Low blood sugars, particularly below about 60 or 70 milligrams per dL, can be an acute threat.
• Higher blood sugars are allowed in the beginning. Hyperglycemia, or high blood sugars, are not an acute threat.
They’re a chronic threat to health. No higher than preferably 180, 190, 200 tops, but allow that in the near term so that they’re protected from the low blood sugars.
• It’s not uncommon to have to cut their insulin doses in half. For instance, if you’re taking 30 units of NPH – long-acting insulin – at bedtime, it’s not uncommon to have to cut it to 15.
• It’s not uncommon to have to cut their regular insulin injections prior to each meal from, say 20 to 10, right off the bat, because you do not want hypoglycemia at any cost.
• You may have to search for a practitioner who is willing to work with you on this, because a lot of the doctors who prescribe insulin and oral diabetes drugs in the first place, don’t know how to get their patients off very easily, because they’re not used to seeing diabetes go away.
• The worst drugs for reducing blood sugar, that is, that are most dangerous to this situation, are all forms of injectable insulin and the drugs glimepiride, glyburide, and glipizide. Those are the four agents you want to drop, slash, right off from the start.
• Other drugs, like metformin, and the injectable drugs, are not quite so dangerous - unless they are used in conjunction with other drugs.
• Weight loss can flood the blood stream with triglycerides and fatty acids from the fat stores and fat cells, and that can block the action of insulin. There can be a lot of erratic blood sugars and some high blood sugars, as long as your client is losing weight. That’s not bad. That’s simply natural.

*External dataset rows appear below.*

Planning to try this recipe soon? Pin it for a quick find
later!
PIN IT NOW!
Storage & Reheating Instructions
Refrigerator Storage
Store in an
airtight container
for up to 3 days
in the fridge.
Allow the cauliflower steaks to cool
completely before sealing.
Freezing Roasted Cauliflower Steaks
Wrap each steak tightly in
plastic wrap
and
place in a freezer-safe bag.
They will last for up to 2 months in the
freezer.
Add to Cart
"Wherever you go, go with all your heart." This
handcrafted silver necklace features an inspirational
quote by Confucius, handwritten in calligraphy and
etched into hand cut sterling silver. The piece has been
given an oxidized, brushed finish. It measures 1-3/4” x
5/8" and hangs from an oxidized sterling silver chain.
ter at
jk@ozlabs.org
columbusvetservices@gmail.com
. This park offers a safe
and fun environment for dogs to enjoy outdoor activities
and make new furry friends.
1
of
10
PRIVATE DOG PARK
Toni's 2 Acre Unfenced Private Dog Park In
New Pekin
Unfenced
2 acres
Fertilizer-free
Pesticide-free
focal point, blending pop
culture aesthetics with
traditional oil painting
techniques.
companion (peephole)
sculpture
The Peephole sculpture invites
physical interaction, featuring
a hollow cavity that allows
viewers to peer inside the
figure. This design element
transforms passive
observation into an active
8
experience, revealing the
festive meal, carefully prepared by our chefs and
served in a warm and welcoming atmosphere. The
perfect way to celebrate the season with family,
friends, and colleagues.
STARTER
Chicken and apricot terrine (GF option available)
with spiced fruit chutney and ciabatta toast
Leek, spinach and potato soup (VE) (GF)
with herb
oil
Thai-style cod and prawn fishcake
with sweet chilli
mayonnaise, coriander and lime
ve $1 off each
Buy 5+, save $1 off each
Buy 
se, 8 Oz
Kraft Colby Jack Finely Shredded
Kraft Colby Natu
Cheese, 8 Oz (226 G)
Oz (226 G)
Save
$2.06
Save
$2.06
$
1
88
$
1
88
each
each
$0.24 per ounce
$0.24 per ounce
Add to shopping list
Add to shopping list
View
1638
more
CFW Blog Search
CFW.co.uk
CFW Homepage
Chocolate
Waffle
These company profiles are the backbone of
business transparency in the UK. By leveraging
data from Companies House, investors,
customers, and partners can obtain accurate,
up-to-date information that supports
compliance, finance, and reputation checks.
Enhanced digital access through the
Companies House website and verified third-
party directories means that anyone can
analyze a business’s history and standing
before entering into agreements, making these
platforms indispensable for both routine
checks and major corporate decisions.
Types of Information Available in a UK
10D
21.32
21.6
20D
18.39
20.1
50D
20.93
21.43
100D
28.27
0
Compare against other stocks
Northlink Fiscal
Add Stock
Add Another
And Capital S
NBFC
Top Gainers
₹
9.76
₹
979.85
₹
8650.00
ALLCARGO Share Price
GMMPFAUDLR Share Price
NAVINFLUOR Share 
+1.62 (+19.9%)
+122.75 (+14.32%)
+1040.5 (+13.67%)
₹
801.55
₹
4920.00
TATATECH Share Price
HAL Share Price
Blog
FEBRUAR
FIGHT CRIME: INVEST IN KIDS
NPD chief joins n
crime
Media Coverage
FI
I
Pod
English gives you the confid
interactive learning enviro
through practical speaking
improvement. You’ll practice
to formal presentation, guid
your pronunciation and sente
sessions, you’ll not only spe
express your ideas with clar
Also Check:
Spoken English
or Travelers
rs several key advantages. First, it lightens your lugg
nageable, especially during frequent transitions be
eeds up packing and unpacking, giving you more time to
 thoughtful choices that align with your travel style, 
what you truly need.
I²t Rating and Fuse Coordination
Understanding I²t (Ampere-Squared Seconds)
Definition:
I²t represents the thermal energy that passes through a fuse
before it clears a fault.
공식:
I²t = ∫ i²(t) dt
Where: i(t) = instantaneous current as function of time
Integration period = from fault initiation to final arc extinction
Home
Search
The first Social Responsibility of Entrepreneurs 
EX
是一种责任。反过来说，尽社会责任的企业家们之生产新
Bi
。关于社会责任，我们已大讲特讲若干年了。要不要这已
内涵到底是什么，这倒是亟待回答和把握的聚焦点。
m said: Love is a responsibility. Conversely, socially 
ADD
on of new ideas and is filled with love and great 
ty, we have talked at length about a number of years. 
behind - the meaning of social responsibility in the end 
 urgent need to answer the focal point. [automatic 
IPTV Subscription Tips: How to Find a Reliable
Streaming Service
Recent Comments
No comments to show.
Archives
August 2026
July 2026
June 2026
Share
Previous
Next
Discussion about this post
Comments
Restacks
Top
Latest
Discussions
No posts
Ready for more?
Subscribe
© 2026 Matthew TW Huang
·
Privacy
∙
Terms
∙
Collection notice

• Once weight plateaus, so let’s say they start, say it’s a female and she starts at 210 pounds, she drops her insulin needs, she gets off insulin probably, and let’s say she’s down to 140 pounds and she plateaus, let’s just say – that’s where you’ll see blood sugar then drop again, when there’s no more fatty acids and triglycerides being mobilized into the blood stream.
• Bottom-line: is as you proceed to help your clients become non-diabetic, or minimally diabetic as possible, do not allow any hypoglycemia. You also have to advise your diabetic patient to check blood sugars more frequently so that they do not chance any hypoglycemia.
• Type 1 Diabetes: Grains can also cause type 1 diabetes, because it’s that Gliadin protein that initiates the first step in auto-immune diseases in the intestinal tract. Many cases of type 1 diabetes in children are initiated by the Gliadin protein of wheat and related grains.
• Problem: by the time most kids are diagnosed with type 1 diabetes they have destroyed most or all of their pancreatic beta cells that produce insulin.
• Similar to above, when you take that Gliadin away from the diet with wheat and grain elimination, blood sugars will plummet, and the same cautions about not allowing hypoglycemia apply to type 1 diabetics as well, for kids and adults.
• However, you will not have regeneration of pancreatic beta cells. So that person will remain a type 1 diabetic, but their need for insulin or other drugs will plummet. It’s not uncommon, for instance, for a type 1 diabetic to live on say, 30 units of insulin per day,… now they’re on 5 units per day, 6 units. They can’t stop it cause we don’t want the ketoacidosis of type 1 diabetes. But they can reduce their dose to very, very small levels.
• Preliminary evidence suggests that type 1 diabetics who have these incredibly well-controlled blood sugars, are spared the complications of type 1 diabetes. You may know that type 1 diabetics tend to develop kidney failure, and dementia, and cancer, and heart disease and stroke at young ages. Well those diseases seem not to occur in people who have this wonderful control over blood sugar.